Jueves. Terminé de ver GB-SS. No aparecen las Malvinas. Sam Riley está realmente muy bien como Douglas Archer, el detective, superintendente de Scotland Yard. El final se cae un poco. Hay, quizás, demasiada intriga, demasiada resolución en parlamentos. Ni siquiera un SS siendo fusilado por otros SS termina de levantar la serie. Y eso me recuerda a mi propia ucronía sobre nazis ganando la guerra que también tiene un final poco acorde al despliegue general. El final de Fatherland tanto en el libro como en la película tampoco es gran cosa. ¿Es posible que el género tenga ese problema, que sea difícil cerrar la narración? En realidad creo que los escritores están tan cansados de pensar un mundo completo de variaciones que no llegan con un resto de creatividad suficiente.

Más tarde. Caminé con Pierina por el barrio. Me acompañó a buscar La isla del tesoro, una edición de Alianza, que compré por Mercado Libre y se retiraba en el Parque Rivadavia. Los puestos volvieron a sus lugares habituales. Ya no están más sobre la avenida y finalmente se hizo la calle en paralelo al colegio, pero sin habilitarla al tránsito. Después del libro, tomamos un helado y ella me preguntó cuál era mi escritor preferido. Le respondí Roberto Arlt y le conté sobre el aguafuerte del amor en el parque. “Eran las ocho de la noche y yo cruzaba el Parque Rivadavia. No iba triste ni alegre, sino tranquilo y sereno como un ciudadano virtuoso…”

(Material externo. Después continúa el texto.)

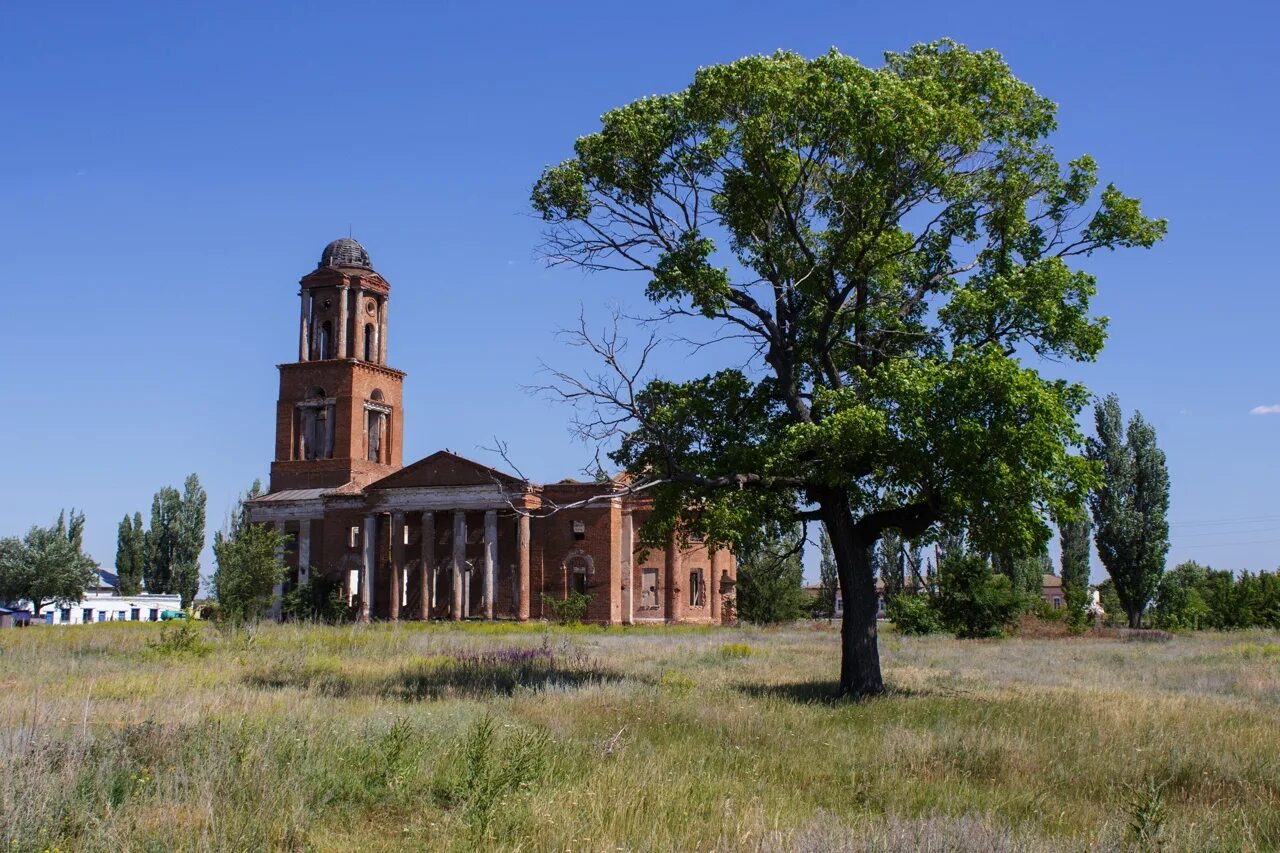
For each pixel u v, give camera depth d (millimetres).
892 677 30875
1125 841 10586
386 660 35031
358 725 15867
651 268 26562
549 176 26438
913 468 23703
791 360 27438
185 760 12500
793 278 27359
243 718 14719
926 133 24031
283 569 72625
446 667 31281
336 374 97688
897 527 27625
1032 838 10398
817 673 32125
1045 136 26938
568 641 45375
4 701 19406
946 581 61500
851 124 23828
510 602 87250
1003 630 61344
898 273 28625
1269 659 41062
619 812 11125
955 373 23203
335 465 96312
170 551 115000
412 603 90125
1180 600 78250
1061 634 62906
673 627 75000
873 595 26844
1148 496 73062
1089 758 15297
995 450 22891
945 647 49438
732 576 91312
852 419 23312
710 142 25328
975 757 15328
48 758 11797
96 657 34219
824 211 26844
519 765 12086
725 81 24188
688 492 26812
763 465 25734
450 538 90812
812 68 24641
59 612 101938
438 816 11477
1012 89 26125
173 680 25719
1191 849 10445
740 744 16547
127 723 15688
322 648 39281
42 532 96438
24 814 9773
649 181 26109
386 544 92000
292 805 11211
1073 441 24094
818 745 16688
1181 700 22891
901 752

Viernes. Escuchar música no me permite leer, mucho menos escribir. Si la música me llega a conmover quedo desarmado. Cuando era joven, me pasaba al revés. La música me llevaba a las palabras, me energizaba. En Eterna Cadencia van a festejar los cien años del nacimiento de Clarice Lispector pero no encuentro nada sobre los cien años del nacimiento de Juan Rodolfo Wilcock. No es algo malo. Son preferencias que delatan una forma de leer.